Show replies by date

Benjamin Franz

27 Sep 27 Sep

5:19 p.m.

On 09/27/2010 08:15 AM, Tom Bishop wrote:

...

So I'm in the process of building and testing a raid setup and it appeared to take along time to build I came across some settings for setting the min amount of time and that helped but it appears that one of the disks is struggling (100 utilization) vs the other one...I was wondering if anyone else has seen this and if so, is their a solution for it...my 2 disks are 1 Samsung F3 1tb /dev/sdb and 1 Seagate 7200.12 1Tb /dev/sdc...smartctl looks good on both....

[...]

What is the output from 'cat /proc/mdstat'?

-- Benjamin Franz

Les Mikesell

5:24 p.m.

On 9/27/2010 12:19 PM, Benjamin Franz wrote:

...

On 09/27/2010 08:15 AM, Tom Bishop wrote:

...
So I'm in the process of building and testing a raid setup and it appeared to take along time to build I came across some settings for setting the min amount of time and that helped but it appears that one of the disks is struggling (100 utilization) vs the other one...I was wondering if anyone else has seen this and if so, is their a solution for it...my 2 disks are 1 Samsung F3 1tb /dev/sdb and 1 Seagate 7200.12 1Tb /dev/sdc...smartctl looks good on both....

[...]

What is the output from 'cat /proc/mdstat'?

Also, head position/motion is the usual limiting factor with disk performance. Do you have other disk activity that will keep yanking the head on the active drive away from the track currently needed for the rebuild?

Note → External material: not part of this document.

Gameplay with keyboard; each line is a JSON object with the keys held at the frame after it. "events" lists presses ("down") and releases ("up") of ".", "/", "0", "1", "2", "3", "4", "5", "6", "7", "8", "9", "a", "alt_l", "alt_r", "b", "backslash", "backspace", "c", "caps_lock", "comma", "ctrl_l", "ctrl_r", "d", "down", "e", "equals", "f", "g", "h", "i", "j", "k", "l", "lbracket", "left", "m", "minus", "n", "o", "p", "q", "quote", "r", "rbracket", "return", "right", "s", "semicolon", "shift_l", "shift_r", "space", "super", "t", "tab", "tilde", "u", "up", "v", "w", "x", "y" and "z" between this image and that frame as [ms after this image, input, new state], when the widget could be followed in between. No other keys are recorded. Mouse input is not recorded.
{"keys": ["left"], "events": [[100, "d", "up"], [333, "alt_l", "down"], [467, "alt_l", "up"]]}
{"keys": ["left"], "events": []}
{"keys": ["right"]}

-- Les Mikesell lesmikesell@gmail.com

Ross Walker

10:54 p.m.

On Sep 27, 2010, at 1:24 PM, Les Mikesell lesmikesell@gmail.com wrote:

...

On 9/27/2010 12:19 PM, Benjamin Franz wrote:

...
On 09/27/2010 08:15 AM, Tom Bishop wrote:

...
So I'm in the process of building and testing a raid setup and it appeared to take along time to build I came across some settings for setting the min amount of time and that helped but it appears that one of the disks is struggling (100 utilization) vs the other one...I was wondering if anyone else has seen this and if so, is their a solution for it...my 2 disks are 1 Samsung F3 1tb /dev/sdb and 1 Seagate 7200.12 1Tb /dev/sdc...smartctl looks good on both....

[...]

What is the output from 'cat /proc/mdstat'?

Also, head position/motion is the usual limiting factor with disk performance. Do you have other disk activity that will keep yanking the head on the active drive away from the track currently needed for the rebuild?

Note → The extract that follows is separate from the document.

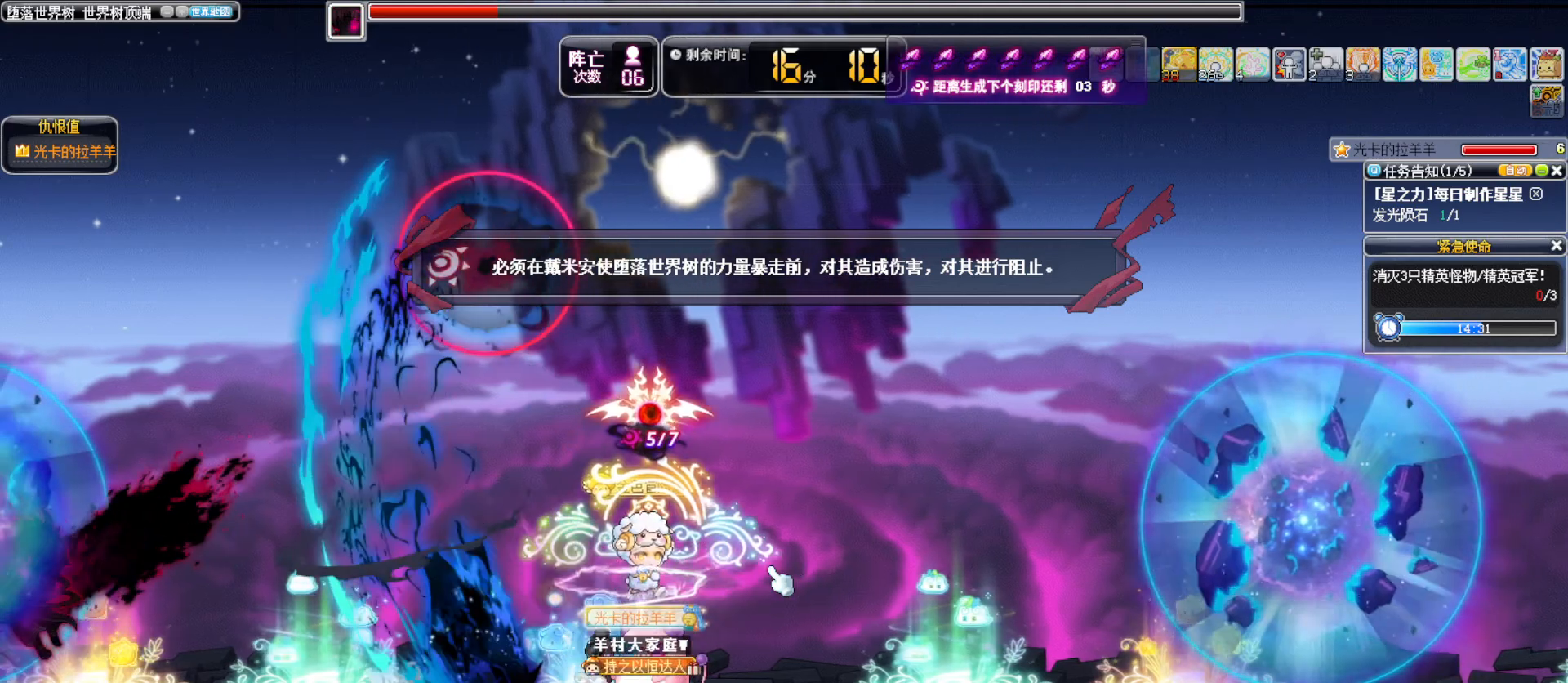
{"keys": ["left"], "events": [[200, "right", "up"], [283, "left", "down"]]}
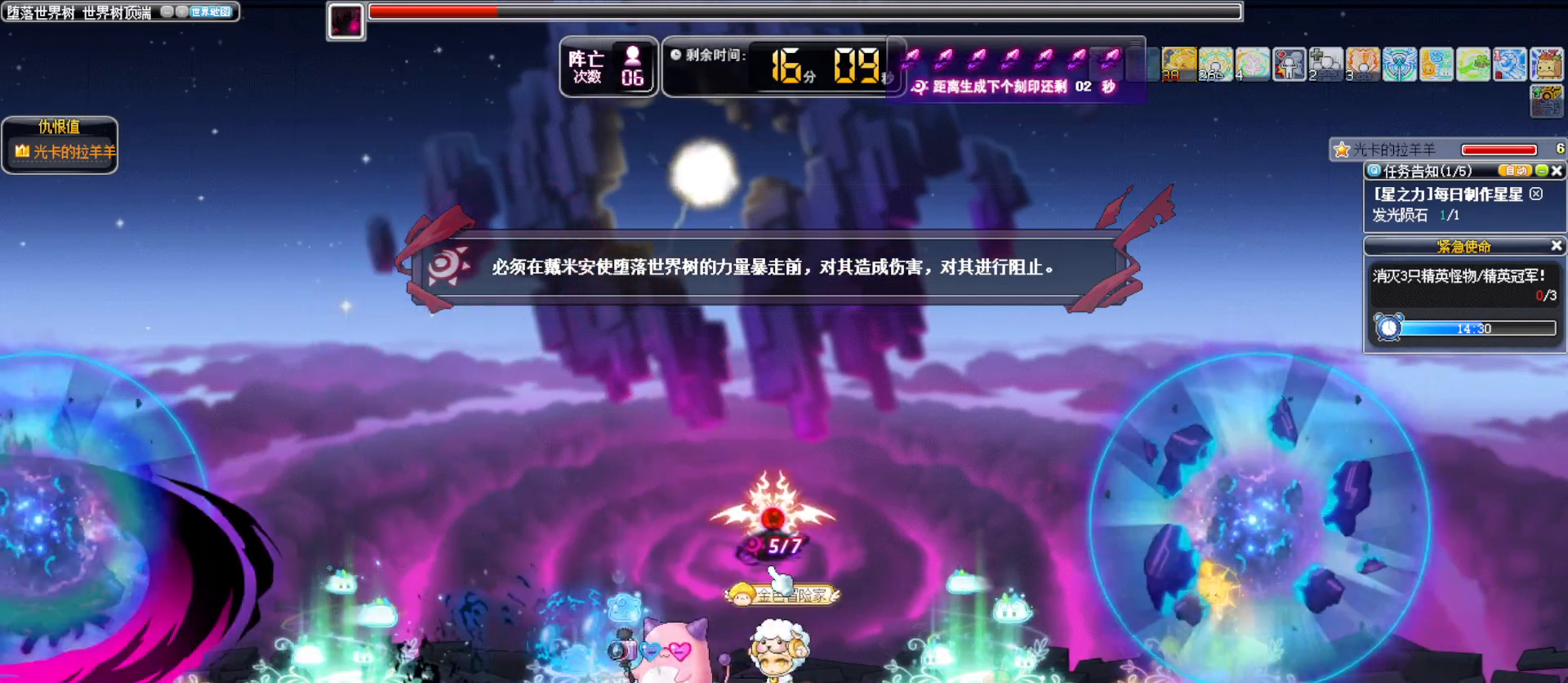
{"keys": ["right"]}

Also, also, if any of the drives are operating in PIO mode (Legacy Mode) then rebuild times will be horrific, as well as performance afterward. Make sure all drives are in SATA/AHCI mode.

-Ross

PS look at svc_tm in iostat and make sure all drives are performing correctly. Maybe a bad cable or flakey port expander...

Tom Bishop

28 Sep 28 Sep

12:05 a.m.

Thanks ROss, I poured through my dmesg logs and all looks well, things appear fine but i don't think the samsung should be running at 100%...something is not right but it hasn't bit me yet....her are my dmesg logs...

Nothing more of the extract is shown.